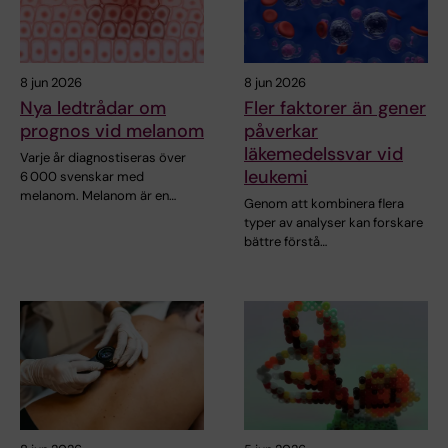
8 jun 2026
8 jun 2026
Nya ledtrådar om
Fler faktorer än gener
prognos vid melanom
påverkar
läkemedelssvar vid
Varje år diagnostiseras över
leukemi
6 000 svenskar med
melanom. Melanom är en…
Genom att kombinera flera
typer av analyser kan forskare
bättre förstå…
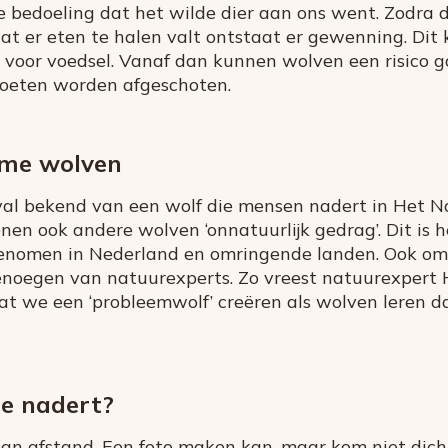
 de bedoeling dat het wilde dier aan ons went. Zodr
t er eten te halen valt ontstaat er gewenning. Dit 
 voor voedsel. Vanaf dan kunnen wolven een risico 
moeten worden afgeschoten.
mme wolven
geval bekend van een wolf die mensen nadert in Het 
en ook andere wolven ‘onnatuurlijk gedrag’. Dit is h
genomen in Nederland en omringende landen. Ook oms
genoegen van natuurexperts. Zo vreest natuurexper
 we een ‘probleemwolf’ creëren als wolven leren 
je nadert?
an afstand. Een foto maken kan, maar kom niet dichte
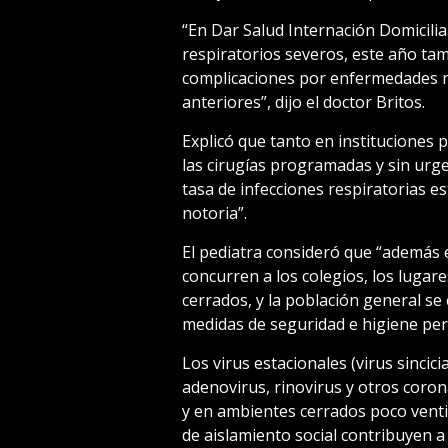
“En Dar Salud Internación Domicili
respiratorios severos, este año t
complicaciones por enfermedades re
anteriores”, dijo el doctor Britos.
Explicó que tanto en instituciones 
las cirugías programadas y sin urg
tasa de infecciones respiratorias 
notoria”.
El pediatra consideró que “además e
concurren a los colegios, los lugar
cerrados, y la población general se 
medidas de seguridad e higiene per
Los virus estacionales (virus sincici
adenovirus, rinovirus y otros coro
y en ambientes cerrados poco venti
de aislamiento social contribuyen a 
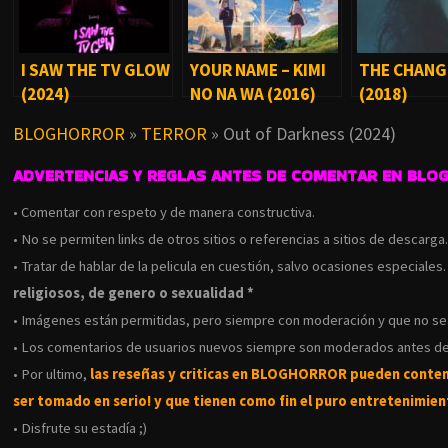
I SAW THE TV GLOW
YOUR NAME – KIMI
THE CHANG
(2024)
NO NA WA (2016)
(2018)
BLOGHORROR
»
TERROR
»
Out of Darkness (2024)
ADVERTENCIAS Y REGLAS ANTES DE COMENTAR EN BLO
• Comentar con respeto y de manera constructiva.
• No se permiten links de otros sitios o referencias a sitios de descarga
• Tratar de hablar de la pelicula en cuestión, salvo ocasiones especiales
religiosos, de genero o sexualidad *
• Imágenes están permitidas, pero siempre con moderación y que no s
• Los comentarios de usuarios nuevos siempre son moderados antes de
• Por ultimo,
las reseñas y criticas en BLOGHORROR pueden conte
ser tomado en serio! y que tienen como fin el puro entretenimient
• Disfrute su estadía ;)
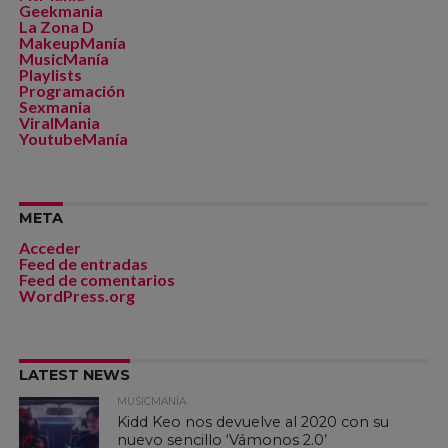
Geekmania
La Zona D
MakeupManía
MusicManía
Playlists
Programación
Sexmania
ViralMania
YoutubeManía
META
Acceder
Feed de entradas
Feed de comentarios
WordPress.org
LATEST NEWS
MUSICMANÍA
Kidd Keo nos devuelve al 2020 con su
nuevo sencillo ‘Vámonos 2.0’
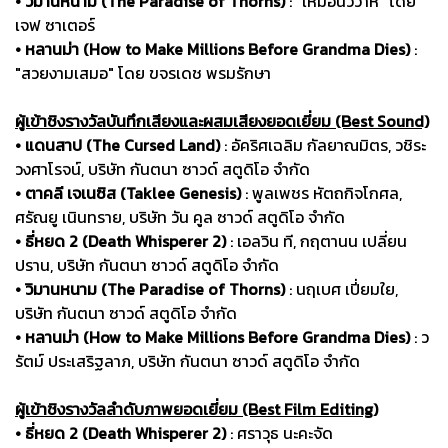
• วิมานหนาม (The Paradise of Thorns)
: "เหมือนวิวาห์" โดย
เจฟ ซาเตอร์
• หลานม่า (How to Make Millions Before Grandma Dies)
:
"สวยงามเสมอ" โดย ขจรเดช พรมรักษา
ผู้เข้าชิงรางวัลบันทึกเสียงและผสมเสียงยอดเยี่ยม (Best Sound)
• แดนสาป (The Cursed Land)
: อัคริศเฉลิม กัลยาณมิตร, วชิระ
วงศาโรจน์, บริษัท กันตนา ซาวด์ สตูดิโอ จำกัด
• ตาคลี เจเนซิส (Taklee Genesis)
: พูลเพชร หัตถกิจโกศล,
ศรัณยู เนินทราย, บริษัท วัน คูล ซาวด์ สตูดิโอ จำกัด
• ธี่หยด 2 (Death Whisperer 2)
: เอลวิน ที, กฤตานน เปลี่ยน
ปราน, บริษัท กันตนา ซาวด์ สตูดิโอ จำกัด
• วิมานหนาม (The Paradise of Thorns)
: นฤเบศ เปี่ยมใย,
บริษัท กันตนา ซาวด์ สตูดิโอ จำกัด
• หลานม่า (How to Make Millions Before Grandma Dies)
: ว
รัตม์ ประเสริฐลาภ, บริษัท กันตนา ซาวด์ สตูดิโอ จำกัด
ผู้เข้าชิงรางวัลลำดับภาพยอดเยี่ยม (Best Film Editing)
• ธี่หยด 2 (Death Whisperer 2)
: ศราวุธ นะคะจัด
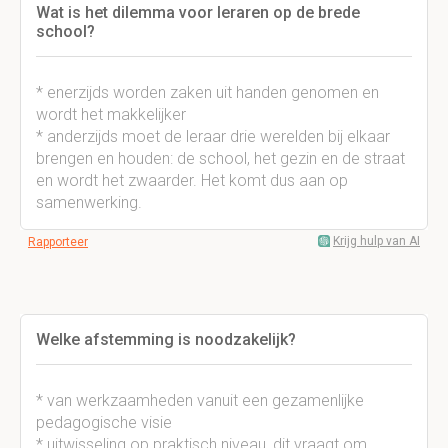
Wat is het dilemma voor leraren op de brede
school?
* enerzijds worden zaken uit handen genomen en
wordt het makkelijker
* anderzijds moet de leraar drie werelden bij elkaar
brengen en houden: de school, het gezin en de straat
en wordt het zwaarder. Het komt dus aan op
samenwerking.
Krijg hulp van AI
Rapporteer
Welke afstemming is noodzakelijk?
* van werkzaamheden vanuit een gezamenlijke
pedagogische visie
* uitwisseling op praktisch niveau, dit vraagt om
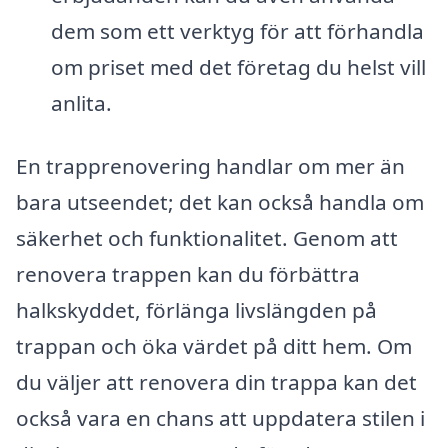
dem som ett verktyg för att förhandla
om priset med det företag du helst vill
anlita.
En trapprenovering handlar om mer än
bara utseendet; det kan också handla om
säkerhet och funktionalitet. Genom att
renovera trappen kan du förbättra
halkskyddet, förlänga livslängden på
trappan och öka värdet på ditt hem. Om
du väljer att renovera din trappa kan det
också vara en chans att uppdatera stilen i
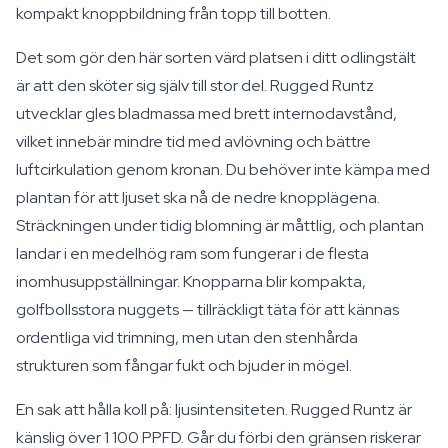
kompakt knoppbildning från topp till botten.
Det som gör den här sorten värd platsen i ditt odlingstält
är att den sköter sig själv till stor del. Rugged Runtz
utvecklar gles bladmassa med brett internodavstånd,
vilket innebär mindre tid med avlövning och bättre
luftcirkulation genom kronan. Du behöver inte kämpa med
plantan för att ljuset ska nå de nedre knopplägena.
Sträckningen under tidig blomning är måttlig, och plantan
landar i en medelhög ram som fungerar i de flesta
inomhusuppställningar. Knopparna blir kompakta,
golfbollsstora nuggets — tillräckligt täta för att kännas
ordentliga vid trimning, men utan den stenhårda
strukturen som fångar fukt och bjuder in mögel.
En sak att hålla koll på: ljusintensiteten. Rugged Runtz är
känslig över 1 100 PPFD. Går du förbi den gränsen riskerar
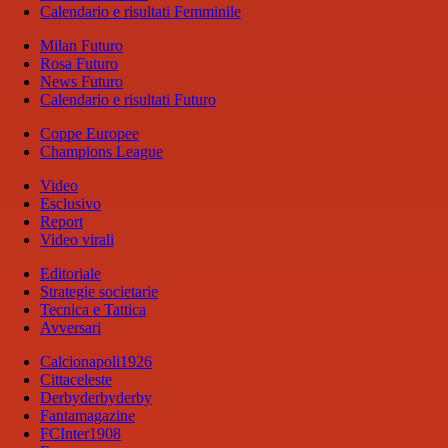
Calendario e risultati Femminile
Milan Futuro
Rosa Futuro
News Futuro
Calendario e risultati Futuro
Coppe Europee
Champions League
Video
Esclusivo
Report
Video virali
Editoriale
Strategie societarie
Tecnica e Tattica
Avversari
Calcionapoli1926
Cittaceleste
Derbyderbyderby
Fantamagazine
FCInter1908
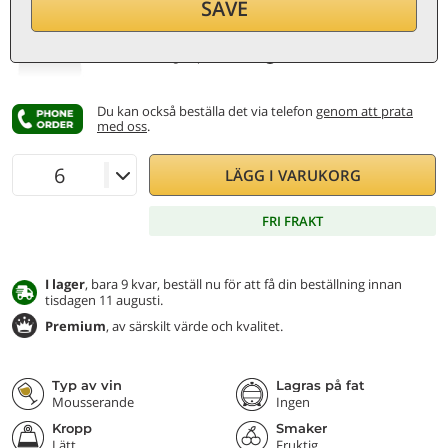
SAVE
per flaska (0,75 ℓ)
38,13
€/ℓ
Inkl. moms och skatter
Lägsta pris:
30,20 €
Du kan också beställa det via telefon
genom att prata
med oss
.
LÄGG I VARUKORG
FRI FRAKT
I lager
, bara 9 kvar, beställ nu för att få din beställning innan
tisdagen 11 augusti.
Premium
, av särskilt värde och kvalitet.
Typ av vin
Lagras på fat
Mousserande
Ingen
Kropp
Smaker
Lätt
Fruktig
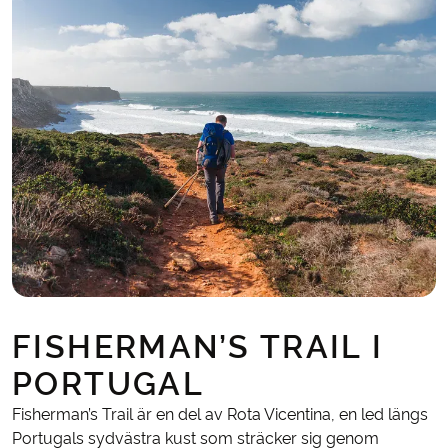
FISHERMAN’S TRAIL I
PORTUGAL
Fisherman’s Trail är en del av Rota Vicentina, en led längs
Portugals sydvästra kust som sträcker sig genom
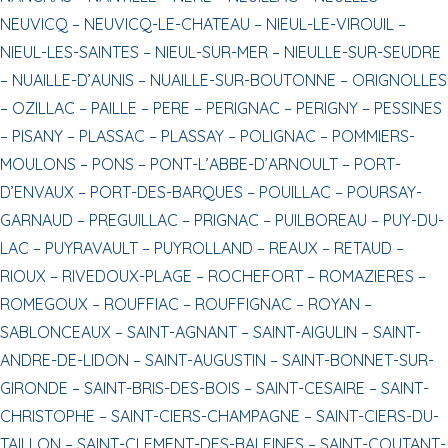
NEUVICQ –
NEUVICQ-LE-CHATEAU –
NIEUL-LE-VIROUIL –
NIEUL-LES-SAINTES –
NIEUL-SUR-MER –
NIEULLE-SUR-SEUDRE
–
NUAILLE-D’AUNIS –
NUAILLE-SUR-BOUTONNE –
ORIGNOLLES
–
OZILLAC –
PAILLE –
PERE –
PERIGNAC –
PERIGNY –
PESSINES
–
PISANY –
PLASSAC –
PLASSAY –
POLIGNAC –
POMMIERS-
MOULONS –
PONS –
PONT-L’ABBE-D’ARNOULT –
PORT-
D’ENVAUX –
PORT-DES-BARQUES –
POUILLAC –
POURSAY-
GARNAUD –
PREGUILLAC –
PRIGNAC –
PUILBOREAU –
PUY-DU-
LAC –
PUYRAVAULT –
PUYROLLAND –
REAUX –
RETAUD –
RIOUX –
RIVEDOUX-PLAGE –
ROCHEFORT –
ROMAZIERES –
ROMEGOUX –
ROUFFIAC –
ROUFFIGNAC –
ROYAN –
SABLONCEAUX –
SAINT-AGNANT –
SAINT-AIGULIN –
SAINT-
ANDRE-DE-LIDON –
SAINT-AUGUSTIN –
SAINT-BONNET-SUR-
GIRONDE –
SAINT-BRIS-DES-BOIS –
SAINT-CESAIRE –
SAINT-
CHRISTOPHE –
SAINT-CIERS-CHAMPAGNE –
SAINT-CIERS-DU-
TAILLON –
SAINT-CLEMENT-DES-BALEINES –
SAINT-COUTANT-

[Problem requirements]
Once the line with "Krijg hulp van AI" is found above, transcribe each line from it through the line with "är att den sköter", exactly, and omit the pictures.

[Task response]
Krijg hulp van AI
Rapporteer
Welke afstemming is noodzakelijk?
* van werkzaamheden vanuit een gezamenlijke
pedagogische visie
* uitwisseling op praktisch niveau, dit vraagt om
dem som ett verktyg för att förhandla
om priset med det företag du helst vill
anlita.
En trapprenovering handlar om mer än
bara utseendet; det kan också handla om
säkerhet och funktionalitet. Genom att
renovera trappen kan du förbättra
halkskyddet, förlänga livslängden på
trappan och öka värdet på ditt hem. Om
du väljer att renovera din trappa kan det
också vara en chans att uppdatera stilen i
kompakt knoppbildning från topp till botten.
Det som gör den här sorten värd platsen i ditt odlingstält
är att den sköter sig själv till stor del. Rugged Runtz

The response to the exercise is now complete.